- _Assignment A_: Copy the rows exactly as they are, from the first row through the row containing "-0.009933, 0.271600, 0.665445]]", with both of those rows included.
─── Excerpt
We have previously discussed why we decline to accept the date of arbitration as the commencement date. We also decline to accept the date of *80 the accident in this case, for the contract required, as a condition to recovery, that the plaintiff submit proof of loss. The contract did not, however, give the insurer a period of grace following submission of proof of claim of loss, hence we cannot select a particular grace period for our measuring point. There is some Michigan precedent for commencing interest with the commencement of the action. Marthinson v North British & Mercantile Insurance Co, 64 Mich 372, 385; 31 NW 291 (1887). However, in that case, there was a dispute over the amount of the loss; the previously stated rule that there must be a liquidated or easily ascertainable claim explains the Marthinson holding.

We decline to accept the date of submission of proof of loss as the benchmark, because the insurer must be given a reasonable time to respond to the proofs before it can be held to have breached the contract by non-payment.

We select the date that liability is denied as the moment when interest commences. It is at that moment when the insurer wrongfully withholds payment and commences use of the sum to its own advantage. This approach seems sensible and draws support from Cree Coach, supra, 366 Mich 449, 463.
──────
- _Assignment B_: Repeat word for word the part of the excerpt on when interest begins between "We have previously" and "the Marthinson holding.", inclusive.
─── Material provided
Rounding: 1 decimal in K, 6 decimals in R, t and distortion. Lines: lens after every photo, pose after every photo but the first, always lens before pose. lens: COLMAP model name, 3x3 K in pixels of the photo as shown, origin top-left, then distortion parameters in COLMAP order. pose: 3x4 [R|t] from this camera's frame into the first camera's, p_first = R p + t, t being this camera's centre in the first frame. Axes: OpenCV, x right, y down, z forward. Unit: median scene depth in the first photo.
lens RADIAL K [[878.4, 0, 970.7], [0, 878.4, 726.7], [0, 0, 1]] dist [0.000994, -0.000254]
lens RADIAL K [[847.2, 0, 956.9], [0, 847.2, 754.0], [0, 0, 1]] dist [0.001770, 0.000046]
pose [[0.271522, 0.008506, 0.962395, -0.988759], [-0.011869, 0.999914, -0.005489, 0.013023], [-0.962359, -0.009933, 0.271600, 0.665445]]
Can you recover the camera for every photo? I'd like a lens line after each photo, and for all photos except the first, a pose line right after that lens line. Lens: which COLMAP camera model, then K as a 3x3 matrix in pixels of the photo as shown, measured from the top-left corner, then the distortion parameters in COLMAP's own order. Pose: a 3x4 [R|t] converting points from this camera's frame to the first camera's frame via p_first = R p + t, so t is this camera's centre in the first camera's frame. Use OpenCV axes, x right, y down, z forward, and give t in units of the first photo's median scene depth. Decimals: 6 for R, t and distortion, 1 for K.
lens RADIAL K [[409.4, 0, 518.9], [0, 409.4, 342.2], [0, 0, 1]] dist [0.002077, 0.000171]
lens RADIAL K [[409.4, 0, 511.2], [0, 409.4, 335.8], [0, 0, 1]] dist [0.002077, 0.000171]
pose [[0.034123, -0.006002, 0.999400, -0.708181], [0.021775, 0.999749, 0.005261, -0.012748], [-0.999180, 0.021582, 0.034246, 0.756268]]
──────
- _Your response A_:
Rounding: 1 decimal in K, 6 decimals in R, t and distortion. Lines: lens after every photo, pose after every photo but the first, always lens before pose. lens: COLMAP model name, 3x3 K in pixels of the photo as shown, origin top-left, then distortion parameters in COLMAP order. pose: 3x4 [R|t] from this camera's frame into the first camera's, p_first = R p + t, t being this camera's centre in the first frame. Axes: OpenCV, x right, y down, z forward. Unit: median scene depth in the first photo.
lens RADIAL K [[878.4, 0, 970.7], [0, 878.4, 726.7], [0, 0, 1]] dist [0.000994, -0.000254]
lens RADIAL K [[847.2, 0, 956.9], [0, 847.2, 754.0], [0, 0, 1]] dist [0.001770, 0.000046]
pose [[0.271522, 0.008506, 0.962395, -0.988759], [-0.011869, 0.999914, -0.005489, 0.013023], [-0.962359, -0.009933, 0.271600, 0.665445]]

- _Your response B_:
We have previously discussed why we decline to accept the date of arbitration as the commencement date. We also decline to accept the date of *80 the accident in this case, for the contract required, as a condition to recovery, that the plaintiff submit proof of loss. The contract did not, however, give the insurer a period of grace following submission of proof of claim of loss, hence we cannot select a particular grace period for our measuring point. There is some Michigan precedent for commencing interest with the commencement of the action. Marthinson v North British & Mercantile Insurance Co, 64 Mich 372, 385; 31 NW 291 (1887). However, in that case, there was a dispute over the amount of the loss; the previously stated rule that there must be a liquidated or easily ascertainable claim explains the Marthinson holding.